Horse Jumper Of Love's opener, "Ugly Brunette," is a woozy song about guilt and youth. In an email to NPR Music, Giannopoulos says he wrote the song as an apology, of sorts, for childhood misbehavior. "I was a very anxious child," he says, "and I had a lot of mood swings from my diabetes [and] blood sugars and could be pretty bratty." Giannopoulos's strength as a lyricist comes from the way tiny personal details appear in his songs; he says "Ugly Brunette," for example, was first inspired by thinking about a shirt he lost as a kid on a family trip.

Despite its intimate subject matter, "Ugly Brunette" roars like a force of nature.
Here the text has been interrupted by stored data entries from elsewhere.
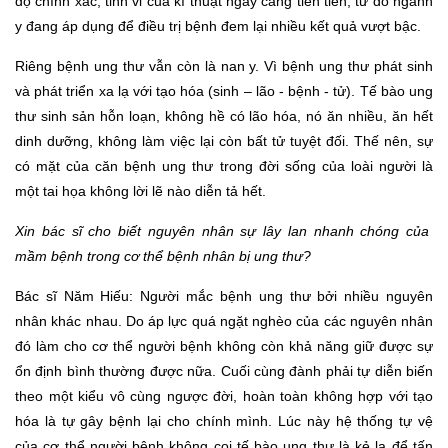
độ chính xác, tinh vi của kĩ thuật ngày càng tiên tiến, từ đó ngành
y đang áp dụng để điều trị bệnh đem lại nhiều kết quả vượt bậc.
Riêng bệnh ung thư vẫn còn là nan y. Vì bệnh ung thư phát sinh
và phát triển xa lạ với tạo hóa (sinh – lão - bệnh - tử). Tế bào ung
thư sinh sản hỗn loạn, không hề có lão hóa, nó ăn nhiều, ăn hết
dinh dưỡng, không làm việc lại còn bất tử tuyệt đối. Thế nên, sự
có mặt của căn bệnh ung thư trong đời sống của loài người là
một tai họa không lời lẽ nào diễn tả hết.
Xin
b
ác sĩ cho biết nguyên nhân sự lây lan nhanh chóng của
mầm bệnh trong cơ thể bệnh nhân bị ung thư?
Bác sĩ Năm Hiếu: Người mắc bệnh ung thư bởi nhiều nguyên
nhân khác nhau. Do áp lực quá ngặt nghèo của các nguyên nhân
đó làm cho cơ thể người bệnh không còn khả năng giữ được sự
ổn định bình thường được nữa. Cuối cùng đành phải tự diễn biến
theo một kiểu vô cùng ngược đời, hoàn toàn không hợp với tạo
hóa là tự gây bệnh lại cho chính mình. Lúc này hệ thống tự vệ
của cơ thể người bệnh không coi tế bào ung thư là kẻ lạ để tấn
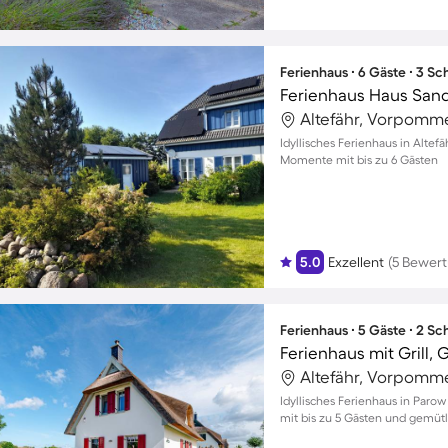
Ferienhaus ∙ 6 Gäste ∙ 3 S
Ferienhaus Haus San
Altefähr, Vorpomm
Idyllisches Ferienhaus in Altef
Momente mit bis zu 6 Gästen
5.0
Exzellent
(5 Bewer
Ferienhaus ∙ 5 Gäste ∙ 2 S
Ferienhaus mit Grill,
Altefähr, Vorpomm
Idyllisches Ferienhaus in Paro
mit bis zu 5 Gästen und gemüt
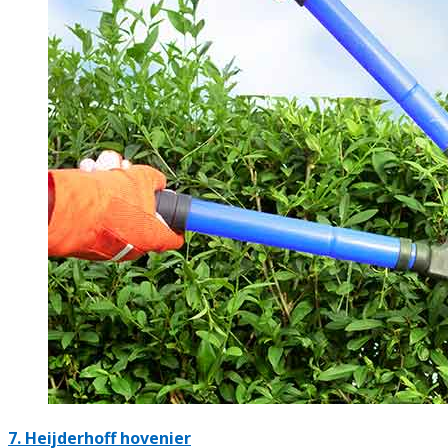
7.
Heijderhoff hovenier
In its moments of climax, the song sounds the way it feels to stand on your street in the middle of a blizzard: Thick walls of guitar and bass crunch like boots on snow, while drums seem to alternate between slipping on ice and finding their footing. Crank it up loud enough in your headphones, and the song's unwieldy main riff feels obliterating — but just briefly, before it staggers and crashes. Giannopoulos's voice isn't the center of the song, but his tender delivery complements the start-stop anxiety of the band. The result is all muscle, wielded with self-conscious sentiment. It's an apt soundtrack for bracing against the wind chill, waiting for the days to get longer and wondering what the city looks like under all this snow.

Horse Jumper Of Love is out now via Bandcamp.